Wednesday, November 5, 2008

Workers Matter

As exit polls from yesterday’s election show, the economy is a big issue these days. But while much of our focus has been on the financial markets, ordinary people have been struggling economically for a long time. That’s the focus of New York Times reporter Steven Greenhouse’s recent book, The Big Squeeze. This week on Lincoln Avenue, Alyssa Lenhoff, director of the Journalism Program and an affiliate of the Center for Working-Class Studies here at YSU, talks with Greenhouse about the book.

John Russo, the co-director of the Center for Working-Class Studies and Coordinator of YSU’s Labor Studies program, reviewed Greenhouse’s book for the journal New Labor Forum. Here’s how Russo describes the book:

The Big Squeeze chronicles what has happened to American workers and workplaces in the last half century. Greenhouse begins by outlining the capital/labor accord, which has more recently become known as the postwar social contract. The basic tenets involved the corporate and government recognition of labor unions, sharing of productivity gains, and labor’s acceptance of two party politics. For a quarter century ending in 1974, the social contract resulted in regular improvements in wages, working conditions, and healthcare and retirement benefits. While unionized workers benefited the most, the rising tide lifted the boats of non-union workers, especially a large cohort of minority and female workers that began entering the workforce in the 1960s. But the social contract was broken by corporations and the government starting in the 1970s, and for the last thirty years, workers and unions have been under attack under the guise of neoliberal economic policy. The results include a decline of real earnings, benefits, and working conditions; a shift in power relations between labor and management; and growing inequality and insecurity for the working class.

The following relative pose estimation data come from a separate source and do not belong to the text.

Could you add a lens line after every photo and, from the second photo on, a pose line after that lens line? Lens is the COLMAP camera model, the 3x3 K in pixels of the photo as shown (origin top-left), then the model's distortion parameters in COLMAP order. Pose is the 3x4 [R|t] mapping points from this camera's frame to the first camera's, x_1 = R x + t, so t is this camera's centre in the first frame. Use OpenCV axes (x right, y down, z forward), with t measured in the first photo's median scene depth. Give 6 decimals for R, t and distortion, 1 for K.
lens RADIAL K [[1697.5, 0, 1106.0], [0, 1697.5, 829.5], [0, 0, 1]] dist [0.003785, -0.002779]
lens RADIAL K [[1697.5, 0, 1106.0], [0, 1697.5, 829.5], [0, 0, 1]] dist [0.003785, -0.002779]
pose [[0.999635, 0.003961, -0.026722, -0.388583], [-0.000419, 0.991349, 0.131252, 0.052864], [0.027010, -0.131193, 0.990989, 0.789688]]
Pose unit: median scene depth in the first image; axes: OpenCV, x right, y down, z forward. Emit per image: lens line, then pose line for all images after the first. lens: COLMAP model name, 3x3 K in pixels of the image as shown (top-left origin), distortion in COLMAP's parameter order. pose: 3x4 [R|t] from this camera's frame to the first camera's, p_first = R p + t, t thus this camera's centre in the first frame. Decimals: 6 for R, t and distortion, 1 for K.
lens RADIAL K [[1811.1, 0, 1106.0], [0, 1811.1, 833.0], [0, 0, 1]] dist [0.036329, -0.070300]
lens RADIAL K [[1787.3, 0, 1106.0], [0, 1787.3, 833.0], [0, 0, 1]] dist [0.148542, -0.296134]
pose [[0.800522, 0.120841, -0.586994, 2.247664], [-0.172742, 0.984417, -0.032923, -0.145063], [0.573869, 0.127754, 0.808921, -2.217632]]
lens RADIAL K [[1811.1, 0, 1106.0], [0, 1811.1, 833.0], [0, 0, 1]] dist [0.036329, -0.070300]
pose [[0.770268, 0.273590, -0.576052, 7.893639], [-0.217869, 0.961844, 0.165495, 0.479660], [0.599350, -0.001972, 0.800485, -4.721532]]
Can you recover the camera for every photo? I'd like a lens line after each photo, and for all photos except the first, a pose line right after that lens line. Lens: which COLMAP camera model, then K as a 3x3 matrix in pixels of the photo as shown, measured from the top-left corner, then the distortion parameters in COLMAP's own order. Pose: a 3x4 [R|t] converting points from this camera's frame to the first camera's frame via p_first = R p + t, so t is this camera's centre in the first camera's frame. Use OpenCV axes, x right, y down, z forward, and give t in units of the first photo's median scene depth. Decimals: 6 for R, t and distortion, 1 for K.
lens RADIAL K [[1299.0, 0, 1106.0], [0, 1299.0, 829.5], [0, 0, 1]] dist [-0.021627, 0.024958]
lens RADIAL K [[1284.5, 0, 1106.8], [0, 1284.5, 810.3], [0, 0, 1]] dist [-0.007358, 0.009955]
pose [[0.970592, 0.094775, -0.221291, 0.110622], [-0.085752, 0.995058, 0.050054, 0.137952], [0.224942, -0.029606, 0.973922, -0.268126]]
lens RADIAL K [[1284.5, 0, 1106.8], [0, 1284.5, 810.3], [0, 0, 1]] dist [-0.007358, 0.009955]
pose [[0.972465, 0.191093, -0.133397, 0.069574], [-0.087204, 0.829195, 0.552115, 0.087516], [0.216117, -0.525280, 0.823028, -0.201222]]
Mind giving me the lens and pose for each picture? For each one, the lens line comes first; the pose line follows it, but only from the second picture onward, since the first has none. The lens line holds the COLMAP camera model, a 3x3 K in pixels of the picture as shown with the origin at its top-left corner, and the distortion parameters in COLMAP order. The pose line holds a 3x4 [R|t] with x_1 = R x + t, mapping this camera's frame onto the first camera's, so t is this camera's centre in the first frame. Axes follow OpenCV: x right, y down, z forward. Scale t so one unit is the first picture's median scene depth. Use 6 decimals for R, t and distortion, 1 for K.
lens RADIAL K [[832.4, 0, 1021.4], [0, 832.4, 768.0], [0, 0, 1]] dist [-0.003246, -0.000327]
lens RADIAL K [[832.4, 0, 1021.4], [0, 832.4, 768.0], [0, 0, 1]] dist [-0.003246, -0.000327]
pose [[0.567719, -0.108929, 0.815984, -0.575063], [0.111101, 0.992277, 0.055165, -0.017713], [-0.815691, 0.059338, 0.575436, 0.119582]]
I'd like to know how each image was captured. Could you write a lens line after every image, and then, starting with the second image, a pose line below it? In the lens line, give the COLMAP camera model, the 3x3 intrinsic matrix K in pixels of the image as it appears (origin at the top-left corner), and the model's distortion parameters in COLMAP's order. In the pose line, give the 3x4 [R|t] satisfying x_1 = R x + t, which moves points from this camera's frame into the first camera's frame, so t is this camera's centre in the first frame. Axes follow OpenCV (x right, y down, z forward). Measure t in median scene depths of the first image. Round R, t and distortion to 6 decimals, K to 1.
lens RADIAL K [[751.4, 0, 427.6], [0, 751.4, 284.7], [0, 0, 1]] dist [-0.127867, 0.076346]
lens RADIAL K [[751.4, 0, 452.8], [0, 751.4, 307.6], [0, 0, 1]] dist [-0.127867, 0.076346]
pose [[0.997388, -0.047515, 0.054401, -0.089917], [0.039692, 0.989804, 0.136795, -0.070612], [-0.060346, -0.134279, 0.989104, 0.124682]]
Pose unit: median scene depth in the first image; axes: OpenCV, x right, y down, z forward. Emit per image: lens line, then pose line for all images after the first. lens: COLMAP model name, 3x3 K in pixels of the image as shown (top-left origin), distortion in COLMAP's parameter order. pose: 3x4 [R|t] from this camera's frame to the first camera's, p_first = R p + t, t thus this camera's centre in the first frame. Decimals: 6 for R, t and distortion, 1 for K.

Specifically, Greenhouse describes how outsourcing, immigration, globalization, shifting power relations, overwork, and disruptions in family life have together undermined the American Dream for working families. While this analysis will not be news to the readers of New Labor Forum, Greenhouse tells the story in an especially powerful manner. His rage and indignation are measured not in ideology but in the marshalling of facts, the accessible use of various metrics, and through individual stories and case studies. As such, Greenhouse marries the statistical rigor of the Economic Policy Institute with the sensitivity and passion of Studs Terkel. The result is a compelling narrative of the degradation of workplaces and the struggles involved in working-class life today.

So what does Greenhouse think can be done? Most importantly, he argues that the public conversation about the economy must include workers and not simply focus on takeovers, trade deals, and other business concerns. We’ve seen some of this already in recent public discourse about the mortgage crisis and its impact on poor and working families. But Greenhouse argues that political and economic debates about many more issues -- universal healthcare, stagflation, wage theft, retirement security, labor law and trade reform -- have to be more worker-centered.

While this year’s political speeches talked a lot about “Joe the Plumber,” and health care and the economy were central concerns, we still didn’t hear much about most of these issues. Let’s hope that a new administration and more Democratic Congress are listening to Steve Greenhouse.